What to expect in 2023 when it comes to gas prices

A man fills up his truck with gas at Casey’s General Store, located at 7th Street and Schifferdecker Avenue in Joplin, Missouri.

KSNF/KODE — In 2022, consumers saw record-high gas prices thanks to refineries being shut down by COVID, drivers getting back on the road, and Russia’s invasion of Ukraine.

After all the commotion in gas prices last year, what can drivers expect in 2023?

According to GasBuddy’s 2023 Fuel Outlook that was released today (1/6), the yearly national average price of gas in 2023 is forecast to drop nearly 50 cents per gallon from that of 2022, to $3.49.

Patrick DeHaan, GasBuddy’s head of petroleum analysis, told KMOX News Radio in St. Louis that prices should start falling in the early, colder months of the year.

“Americans don’t drive as much in January and February.

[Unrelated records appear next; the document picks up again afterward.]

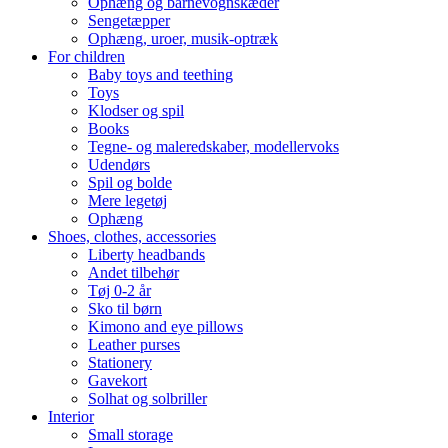
Ophæng og barnevognskæder
Sengetæpper
Ophæng, uroer, musik-optræk
For children
Baby toys and teething
Toys
Klodser og spil
Books
Tegne- og maleredskaber, modellervoks
Udendørs
Spil og bolde
Mere legetøj
Ophæng
Shoes, clothes, accessories
Liberty headbands
Andet tilbehør
Tøj 0-2 år
Sko til børn
Kimono and eye pillows
Leather purses
Stationery
Gavekort
Solhat og solbriller
Interior
Small storage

But we tend to see prices start going up in late February, early March, that’s when we start to transition to more expensive summer gasoline,” said DeHann.

That’s also when Americans typically “come out of their hibernation,” he explained, increasing the demand for gasoline.

“And then we see a decline again in the fall as we do every year. And people are going to say, ‘oh, it’s an election.’ Well, demand goes down in the fall. That’s what we saw this (last) year as well. And so that’s kind of the yearly chart of prices, they go up in the spring, they fall in the fall,” said DeHann.

| Stamps To Increase In Price >

DeHaan added that since oil refineries are also subject  to the elements, they can be affected by subzero temperatures — things like steam production and frozen valves can cause prices to shoot up.

But, one thing that doesn’t affect gas prices, DeHaan said, is politics.

“Everyone likes to think the president is all-powerful and controls everything. But this is a global commodity. This is not just something that the US is producing and consuming ourselves as a global market. Hundreds of countries consume oil and the president has very little control over what’s happening in oil producing countries and oil consuming countries.”